オミクロン株は本当に脅威なのか? 統計から見えてくる新型コロナの実態

死亡者数は減少している
死亡者数は減少している(C)日刊ゲンダイ
医療情報学の専門家が特別投稿

 年が明けた途端、新型コロナウイルスの感染が再び急拡大し、第6波の到来と騒がれている。しかも今回は新顔のオミクロン株が中心とあって、政府や医療界が警戒を強めている。

 WHO(世界保健機関)は、オミクロン株による重症化リスクは、デルタ株と比較して低い可能性があると言っている。しかし同時に、オミクロン株は風邪ではない、軽い病気と考えるべきではないとも言っており、見解が定まらない。

 こういうとき、統計を眺めてみると、全体的な傾向が見えてくることがある。

 そこでまず、米ジョンズ・ホプキンス大学の集計(COVID-19 Dashboard)をのぞいてみよう。すると世界全体の感染者数と死亡数の推移は表①のようになっていた。つまり、世界的に見ると、12月に入ってから感染者数が増加に転じ、とくに年明けから爆発的に増加していることが分かる。ところが死亡数は逆に減少している。
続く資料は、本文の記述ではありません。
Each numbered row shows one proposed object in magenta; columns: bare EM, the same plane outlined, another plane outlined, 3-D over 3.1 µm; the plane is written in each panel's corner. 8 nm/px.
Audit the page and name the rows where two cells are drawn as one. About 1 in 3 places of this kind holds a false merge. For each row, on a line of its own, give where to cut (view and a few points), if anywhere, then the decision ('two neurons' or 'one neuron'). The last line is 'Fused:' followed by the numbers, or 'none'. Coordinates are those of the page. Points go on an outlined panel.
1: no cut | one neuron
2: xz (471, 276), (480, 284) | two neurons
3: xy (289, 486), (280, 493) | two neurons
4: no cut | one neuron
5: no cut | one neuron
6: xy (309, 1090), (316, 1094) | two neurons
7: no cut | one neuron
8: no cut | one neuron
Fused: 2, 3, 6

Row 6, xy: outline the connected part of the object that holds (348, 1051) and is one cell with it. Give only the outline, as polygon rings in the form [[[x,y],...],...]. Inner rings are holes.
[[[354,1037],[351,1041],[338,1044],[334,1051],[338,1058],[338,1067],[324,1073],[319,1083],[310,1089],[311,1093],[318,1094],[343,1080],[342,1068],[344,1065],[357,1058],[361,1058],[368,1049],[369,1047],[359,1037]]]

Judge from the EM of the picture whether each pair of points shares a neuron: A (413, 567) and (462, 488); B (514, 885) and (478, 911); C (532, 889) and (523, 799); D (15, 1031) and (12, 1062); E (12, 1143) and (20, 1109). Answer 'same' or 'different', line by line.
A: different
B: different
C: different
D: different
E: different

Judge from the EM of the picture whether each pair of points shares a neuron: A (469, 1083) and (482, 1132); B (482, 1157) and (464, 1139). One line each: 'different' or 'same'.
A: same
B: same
 日本に限った動きも、だいたい同じである(表②)。年末から感染者数が増え始め、年明けに一気に増えてきた。だが死亡数は増えていない。1月3日の週で見れば致死率は0.03%になる。

 しかし感染者数が急増しているため、まん延防止等重点措置を申請する自治体が増えている。今後、さらに緊急事態宣言が発令される可能性もある。だが、それが正しい対処法か、疑問が残る。

■21年の死亡数急増は行動自粛の影響か

 厚生労働省の人口動態調査によれば、2020年は19年と比較して、死亡数が9000人減っている。マスク、手洗いなどのほか、行動自粛や店舗の営業自粛などが影響して、インフルエンザや普通の肺炎が激減したためである。ところが21年に入ってから死亡数が急増し、7月までに前年同期比で約4万5000人も増加した。また、国立感染症研究所の「日本の超過および過少死亡数ダッシュボード」でも、21年1月から9月までの、新型コロナの直接死を除いた超過死亡数は、最大で4万1606人と推定されている。実死亡数も超過死亡数も大幅に増えているが、それは主に循環器疾患によるものである。

 これについて、専門家らは「新型コロナによる医療の逼迫が影響した可能性がある」と言っている。だが、医療が本当に逼迫した地域はごく限られていたし、それで新型コロナの死者数の数倍も超過死亡数を出したとは考えにくい。

 それよりも、国民に対する行動自粛要請などの影響が大きかったのではないだろうか。

 高齢者の中には、感染を恐れて必要な通院まで自粛する人が大勢いた。そうでなくても、行動自粛は運動不足やストレスの増加を招いた。2020年の間はまだ気が張っていたが、21年に入って、ついに無理が表面化してきた可能性がある。自殺者がかなり増えたことも気にかかる。

 行動制限を限定的に抑えたスウェーデンは、感染拡大直後こそ実死亡数も超過死亡数も大きく上がったが、その後は低水準で推移し、21年に入ってからは超過死亡数がほとんどゼロの状態が続いている。オミクロン株が最初に発生した南アフリカは死亡数がほとんど増えないまま、ほぼピークアウトした。

 日本の政府や自治体は、そういうことも参考にしながら、冷静かつ現実的な対応を進めてほしいものである。